The liquid in the core that moves towards this boundary from both the sides, which is squeezed out sideways, may have caused the jet.
"The European Space Agency's Swarm satellites are providing our sharpest X-ray image yet of the core. We have not only seen this jet stream clearly for the first time, but we understand why it is there," said lead researcher Phil Livermore from the University of Leeds.
"We can explain it as an accelerating band of molten iron circling the North Pole, like the jet stream in the atmosphere," said Livermore.
The core’s remote location is under 3,000 kilometres of rock. Scientists have studied the core of the Earth for many years by measuring the planet’s magnetic field – one of the few options available.
As per research in the past, the changes in the magnetic field of the Earth indicated that iron in the outer core moved faster in the northern hemisphere, mostly under Alaska and Siberia.
But the new data collected from the Swarm satellites has a different story to tell.

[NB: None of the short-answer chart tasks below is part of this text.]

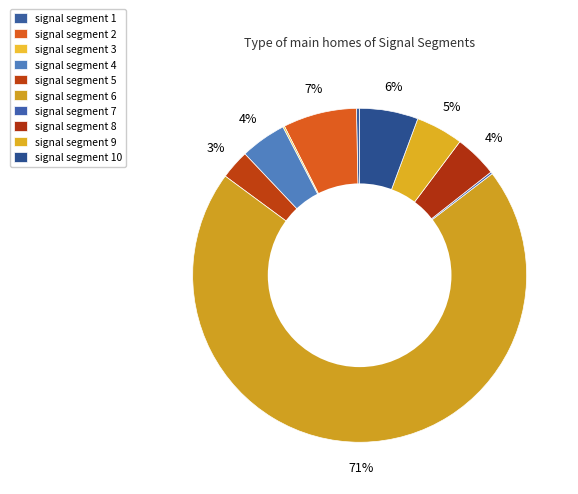

Which slice represents more than half of the pie?

signal segment 6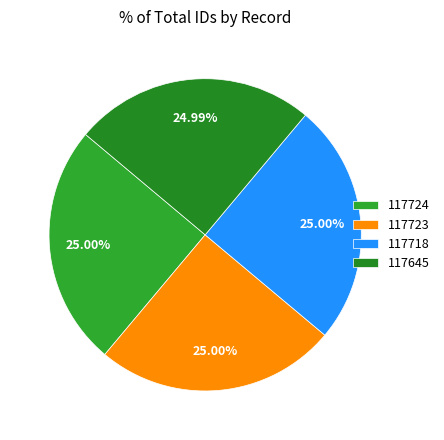

To the nearest percent, what portion does 117724 represent?

25%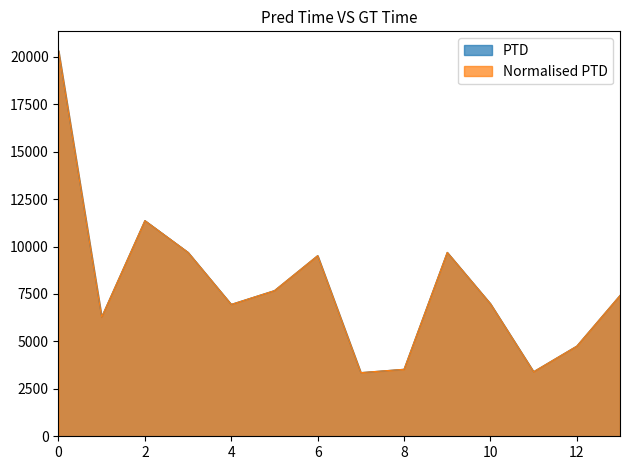

At how many categories does at least one series exceed 16373?

1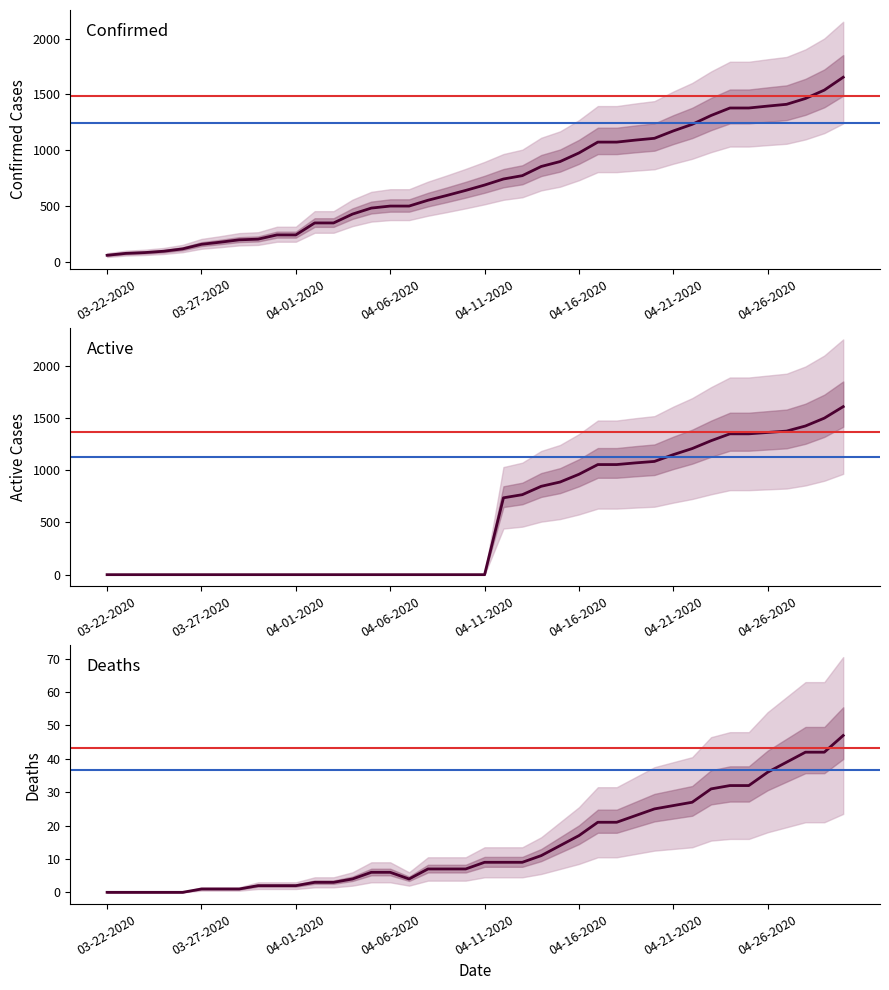

Is it true that Deaths equals 5 at 23?

False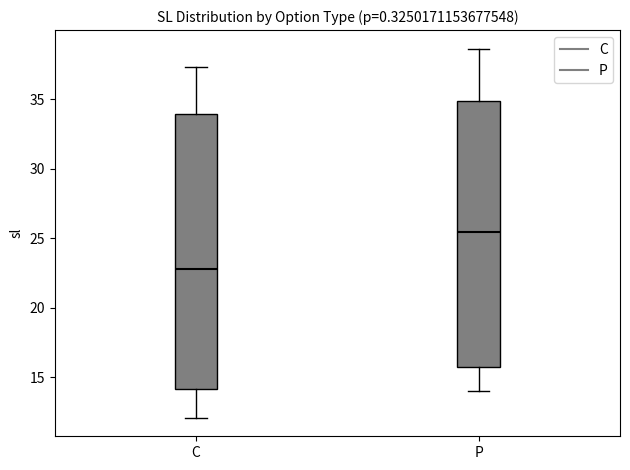

Which box is the tallest, from its lower edge to its upper edge?

C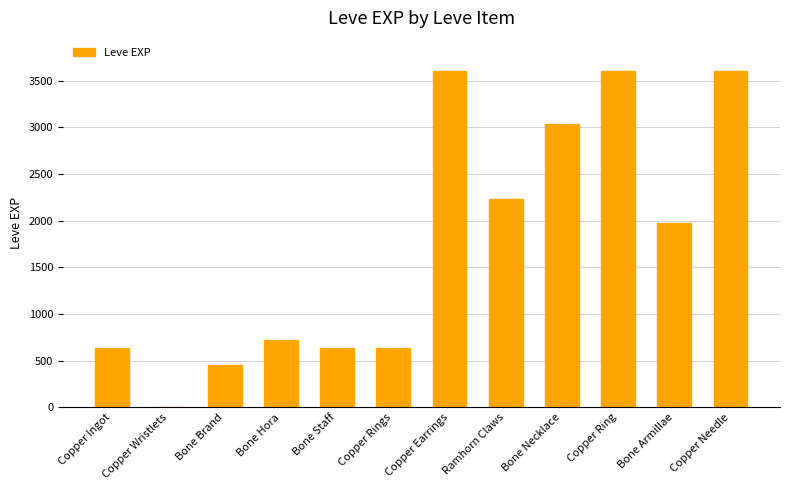

Count the number of categories in the chart.

12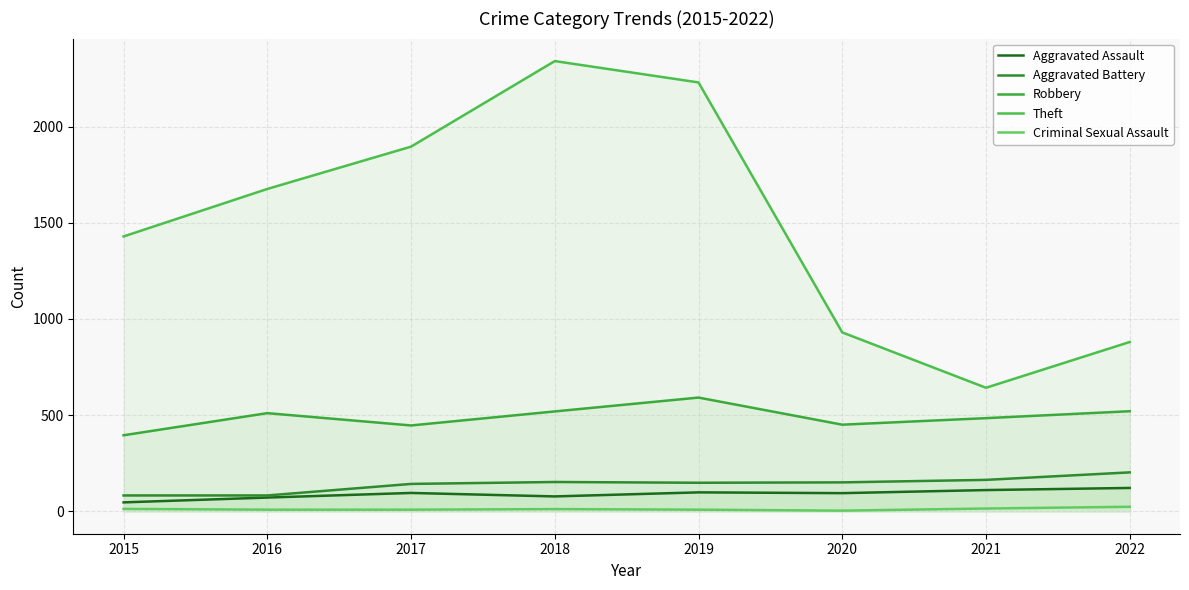

Reading left to right, transcribe all the data shown in this chart.

Aggravated Assault: 2015=46	2016=71	2017=95	2018=77	2019=98	2020=94	2021=110	2022=121
Aggravated Battery: 2015=82	2016=82	2017=142	2018=152	2019=148	2020=150	2021=163	2022=202
Robbery: 2015=395	2016=510	2017=446	2018=519	2019=591	2020=450	2021=484	2022=520
Theft: 2015=1429	2016=1676	2017=1896	2018=2341	2019=2230	2020=930	2021=642	2022=880
Criminal Sexual Assault: 2015=12	2016=8	2017=8	2018=11	2019=8	2020=3	2021=14	2022=23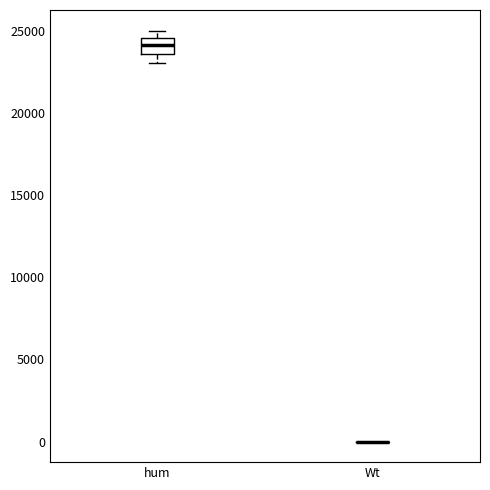

Reading left to right, transcribe this box plot: for each box, give where its median line is, the range the box spans, and where its two whiskers end, as read against the y-axis. The values are not printed on the chart, so give them approximately, as read against the axis.

hum: median 24000, box 23500 to 24500, whiskers 23000 to 25000
Wt: box collapsed to a line at 0, whiskers 0 to 0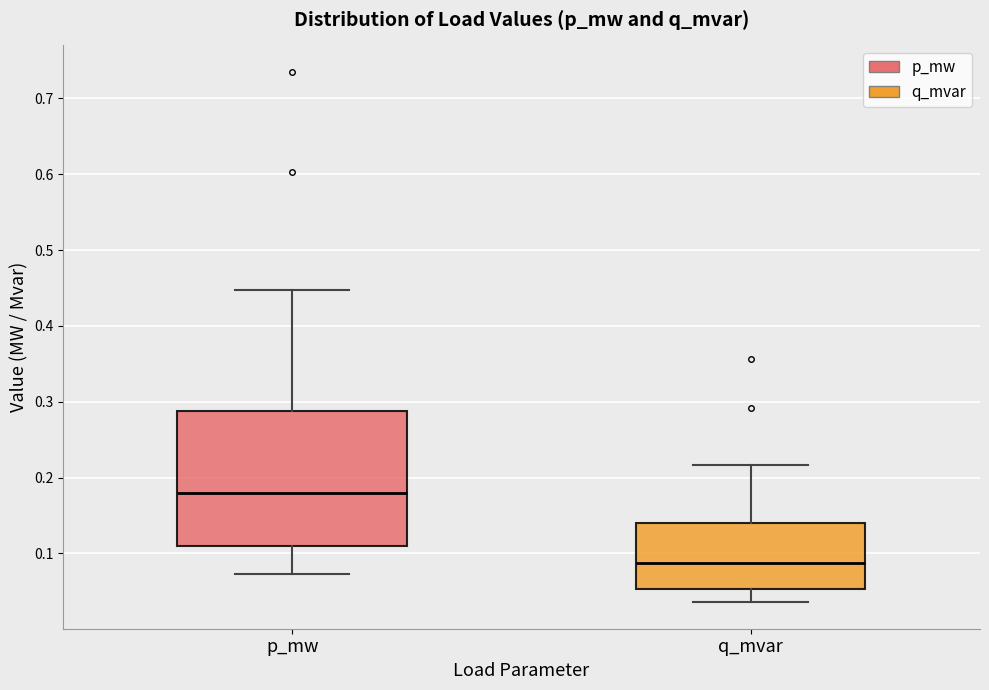

Where does the median line of the box for p_mw sit on the y-axis? The values are not printed on the chart, so give them approximately, as read against the axis.

0.18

A jet stream moving at more than 40 kilometres per year has actually caused these changes, as per the new data.
This is three times faster than typical outer core speeds and hundreds of thousands of times faster than the speed at which the Earth's tectonic plates move.
The Swarm mission of the European Space Agency features three satellites that simultaneously measure and untangle the different magnetic signals which stem from Earth's core, mantle, crust, oceans, ionosphere and magnetosphere.
They have provided the clearest information yet about the magnetic field created in the core.
"Of course, you need a force to move the liquid towards the boundary. This could be provided by buoyancy, or perhaps more likely from changes in the magnetic field within the core," said Rainer Hollerbach from Leeds.
"We know more about the Sun than the Earth's core. The discovery of this jet is an exciting step in learning more about our planet's inner workings," said Chris Finlay from the Technical University of Denmark.